◆ REQUIREMENT A: Write out the part of the passage on website hard selling starting with "How is it possible" and going on through "a big difference.".

-------- TEXT PASSAGE --------

Hard selling turns people off. It leaves a bad taste in our mouths.

Websites often suffer from too much of the hard sell. We get sucked in by the bells and whistles offered by the vendors. Everything they offer seems like a shortcut to getting more business. But those vendors have something new every month. They’re selling and we’re buying. Our websites get overloaded with crap.

We end up with websites filled with pop-ups, messenger buttons, counters rolling up totals, chat sliders slipping out, and tiny people walking onto the screen, talking to our visitors. While some of these tools may improve your website conversions, too many create chaos and distraction.

Simplify the experience and help visitors focus on the valuable information on your site. You need to make it easy to contact you when they are ready. You don’t need to accost them repeatedly during their visit. They’re already hunting for help. You don’t need to beat them into submission.

Make these changes and you’ll get more clients.

How is it possible for so many to visit your website, yet so few call?

Prospects make quick judgments. They act on gut reactions. They give you the smell test. It’s pass/fail and any slight misstep on your part damages the trust. By making the changes above, you’ll fashion a website that communicates with your prospective clients and begins the process of building a relationship.

Give your prospects what they need to feel comfortable. Small things make a big difference.

-------- DATA PROVIDED --------

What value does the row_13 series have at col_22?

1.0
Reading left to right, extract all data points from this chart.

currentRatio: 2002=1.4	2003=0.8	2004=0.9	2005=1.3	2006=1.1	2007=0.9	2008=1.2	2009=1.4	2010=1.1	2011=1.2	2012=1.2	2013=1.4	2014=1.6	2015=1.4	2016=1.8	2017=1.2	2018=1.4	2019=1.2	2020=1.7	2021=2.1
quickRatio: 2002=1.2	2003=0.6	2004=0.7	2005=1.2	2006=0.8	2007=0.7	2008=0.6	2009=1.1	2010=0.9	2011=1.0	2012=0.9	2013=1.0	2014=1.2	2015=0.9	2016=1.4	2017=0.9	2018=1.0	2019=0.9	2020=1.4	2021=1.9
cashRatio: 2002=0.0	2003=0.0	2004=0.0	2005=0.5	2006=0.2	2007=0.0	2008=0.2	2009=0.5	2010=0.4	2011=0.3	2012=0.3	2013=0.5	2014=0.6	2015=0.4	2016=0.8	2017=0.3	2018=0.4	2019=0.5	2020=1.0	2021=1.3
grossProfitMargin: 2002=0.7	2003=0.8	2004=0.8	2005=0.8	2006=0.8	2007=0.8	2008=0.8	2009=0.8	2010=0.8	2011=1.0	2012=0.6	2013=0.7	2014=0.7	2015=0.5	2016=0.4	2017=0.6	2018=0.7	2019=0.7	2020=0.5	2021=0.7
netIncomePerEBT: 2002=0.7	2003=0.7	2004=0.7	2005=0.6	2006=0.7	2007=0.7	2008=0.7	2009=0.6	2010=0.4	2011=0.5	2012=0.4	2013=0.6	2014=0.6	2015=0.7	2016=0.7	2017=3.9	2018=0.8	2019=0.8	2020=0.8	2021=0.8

--------

◆ REQUIREMENT B: Pick out every line in the rows that contains the string "netIncomePerEBT", matching case exactly.

◆ TASK OUTPUT A:
How is it possible for so many to visit your website, yet so few call?

Prospects make quick judgments. They act on gut reactions. They give you the smell test. It’s pass/fail and any slight misstep on your part damages the trust. By making the changes above, you’ll fashion a website that communicates with your prospective clients and begins the process of building a relationship.

Give your prospects what they need to feel comfortable. Small things make a big difference.

◆ TASK OUTPUT B:
netIncomePerEBT: 2002=0.7	2003=0.7	2004=0.7	2005=0.6	2006=0.7	2007=0.7	2008=0.7	2009=0.6	2010=0.4	2011=0.5	2012=0.4	2013=0.6	2014=0.6	2015=0.7	2016=0.7	2017=3.9	2018=0.8	2019=0.8	2020=0.8	2021=0.8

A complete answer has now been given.